Forget Big Society, if you haven’t already, and embrace Digital Society, because that has been the actual focus for many people over the past three years.
Social media, social engagement, open data, social commerce are all buzzwords for how corporate marketing teams armed with their brands can prize the lid off our little digital communities and sell their wares. Social Media evangelists will insist that keeping the social space pure and free of marketing should remain the goal and advocacy will drive deserving businesses to succeed. But the mathematicians have already proved that the volumes don’t exist and commercially this just doesn’t work.
I don’t necessarily approach this with any degree of cynicism, working in marketing we quickly learn that the monetisation of new technologies and media channels often leads to consumer advantage. Aggregators, price comparison sites and Google in general are testament to that.
The problem comes with the sheer volume of noise that is directed at us all everyday of our lives. Recently quoted up to 5000 messages per person per day in the UK. That’s a lot of glare. Competition for consumer attention has become rife and disabling. Social platforms are the new highway from brands to consumers, and in the most part quite cost effective. Unfortunately, there are just too many products and too many companies wanting to sell them. More choice has led to more competition, hence the familiar spiral of commoditisation to many products that are innovative, new and exciting.

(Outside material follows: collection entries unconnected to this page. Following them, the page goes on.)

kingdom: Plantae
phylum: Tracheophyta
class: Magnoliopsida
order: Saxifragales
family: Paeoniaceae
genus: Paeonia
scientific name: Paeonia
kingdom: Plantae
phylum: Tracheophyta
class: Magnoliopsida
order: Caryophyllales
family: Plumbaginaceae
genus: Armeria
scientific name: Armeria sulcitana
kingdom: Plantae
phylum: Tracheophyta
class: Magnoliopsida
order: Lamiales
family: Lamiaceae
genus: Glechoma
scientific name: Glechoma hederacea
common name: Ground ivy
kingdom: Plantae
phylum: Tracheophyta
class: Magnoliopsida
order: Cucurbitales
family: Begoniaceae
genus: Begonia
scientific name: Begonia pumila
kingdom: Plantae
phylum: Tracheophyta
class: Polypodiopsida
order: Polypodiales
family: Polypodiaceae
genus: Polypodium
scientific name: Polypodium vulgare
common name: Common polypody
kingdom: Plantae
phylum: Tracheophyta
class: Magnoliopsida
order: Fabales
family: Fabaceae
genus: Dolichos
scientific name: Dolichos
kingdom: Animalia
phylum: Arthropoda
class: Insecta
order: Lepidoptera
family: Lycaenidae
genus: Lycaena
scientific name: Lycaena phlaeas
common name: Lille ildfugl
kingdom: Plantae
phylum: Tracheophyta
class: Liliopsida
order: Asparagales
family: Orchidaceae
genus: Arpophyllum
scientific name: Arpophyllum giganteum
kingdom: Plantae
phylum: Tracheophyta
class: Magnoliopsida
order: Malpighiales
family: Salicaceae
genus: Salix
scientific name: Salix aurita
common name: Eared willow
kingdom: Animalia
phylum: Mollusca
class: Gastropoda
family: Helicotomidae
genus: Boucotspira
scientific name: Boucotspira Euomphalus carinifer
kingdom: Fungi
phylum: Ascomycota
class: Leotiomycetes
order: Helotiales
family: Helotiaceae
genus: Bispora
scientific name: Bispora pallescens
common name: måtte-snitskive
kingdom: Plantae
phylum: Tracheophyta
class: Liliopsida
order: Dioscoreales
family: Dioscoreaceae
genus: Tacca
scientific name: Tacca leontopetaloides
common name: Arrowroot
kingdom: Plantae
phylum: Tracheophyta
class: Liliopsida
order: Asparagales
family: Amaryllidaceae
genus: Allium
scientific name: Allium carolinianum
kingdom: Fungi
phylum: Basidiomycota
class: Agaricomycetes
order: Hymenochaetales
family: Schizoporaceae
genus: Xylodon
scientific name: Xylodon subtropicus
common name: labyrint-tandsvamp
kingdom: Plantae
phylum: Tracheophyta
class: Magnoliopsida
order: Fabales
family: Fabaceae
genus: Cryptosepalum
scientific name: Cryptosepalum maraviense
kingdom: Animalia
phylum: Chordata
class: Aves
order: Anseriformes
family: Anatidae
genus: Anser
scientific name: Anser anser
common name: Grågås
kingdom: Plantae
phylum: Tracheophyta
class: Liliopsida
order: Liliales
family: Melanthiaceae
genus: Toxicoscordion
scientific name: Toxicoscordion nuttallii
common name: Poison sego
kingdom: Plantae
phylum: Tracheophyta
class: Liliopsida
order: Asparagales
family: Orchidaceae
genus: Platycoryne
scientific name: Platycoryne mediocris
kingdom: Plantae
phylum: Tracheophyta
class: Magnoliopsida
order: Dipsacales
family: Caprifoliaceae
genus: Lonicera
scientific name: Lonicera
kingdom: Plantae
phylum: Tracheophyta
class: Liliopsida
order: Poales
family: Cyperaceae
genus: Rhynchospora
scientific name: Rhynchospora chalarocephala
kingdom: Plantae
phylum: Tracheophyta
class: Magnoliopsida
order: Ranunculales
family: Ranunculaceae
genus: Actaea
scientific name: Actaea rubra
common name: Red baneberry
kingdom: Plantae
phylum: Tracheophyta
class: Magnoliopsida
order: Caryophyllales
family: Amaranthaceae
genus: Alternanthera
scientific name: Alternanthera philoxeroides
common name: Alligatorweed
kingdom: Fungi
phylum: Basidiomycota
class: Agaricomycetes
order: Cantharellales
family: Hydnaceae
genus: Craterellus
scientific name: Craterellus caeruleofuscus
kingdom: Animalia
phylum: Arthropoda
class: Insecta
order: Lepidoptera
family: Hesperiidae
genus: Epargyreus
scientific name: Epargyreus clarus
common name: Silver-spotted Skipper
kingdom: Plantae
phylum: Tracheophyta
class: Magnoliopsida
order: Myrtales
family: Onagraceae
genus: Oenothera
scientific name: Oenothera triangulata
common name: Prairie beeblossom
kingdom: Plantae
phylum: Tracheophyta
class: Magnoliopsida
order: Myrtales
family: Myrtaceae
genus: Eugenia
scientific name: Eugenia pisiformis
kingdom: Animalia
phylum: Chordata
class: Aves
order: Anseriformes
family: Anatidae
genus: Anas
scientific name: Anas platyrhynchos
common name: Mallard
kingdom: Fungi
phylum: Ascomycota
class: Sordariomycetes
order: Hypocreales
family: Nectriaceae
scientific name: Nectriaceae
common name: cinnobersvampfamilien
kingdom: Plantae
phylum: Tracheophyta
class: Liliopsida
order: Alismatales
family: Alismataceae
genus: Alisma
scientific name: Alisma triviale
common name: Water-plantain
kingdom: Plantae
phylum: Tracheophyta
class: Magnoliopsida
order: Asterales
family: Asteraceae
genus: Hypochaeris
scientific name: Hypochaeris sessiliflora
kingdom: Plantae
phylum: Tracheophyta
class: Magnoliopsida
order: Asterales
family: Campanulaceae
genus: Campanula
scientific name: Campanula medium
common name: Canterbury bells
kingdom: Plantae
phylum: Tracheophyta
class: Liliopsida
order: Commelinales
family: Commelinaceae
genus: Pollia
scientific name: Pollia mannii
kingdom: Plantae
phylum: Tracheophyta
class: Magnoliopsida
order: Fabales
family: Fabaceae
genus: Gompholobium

However, the economic downturn has thrown a curve ball. Interesting market trends have emerged, particularly the parting of the sea between low cost and high cost goods. Less money floating around means clear differentiation does win the sale, and there is still a market for high priced goods. Consumers will still pay a premium for brands like Apple, because they’re clearly defined and deliver on their brand promise.
But let’s not ignore that it’s still tough to sell in this economic climate. The advertising mantra of open, honest and fairly priced have never been more true. But the big difference still lies in relevance. Clarity of proposition and differentiation based on market demand is what will sustain businesses long term. Anyone else is dead in the water.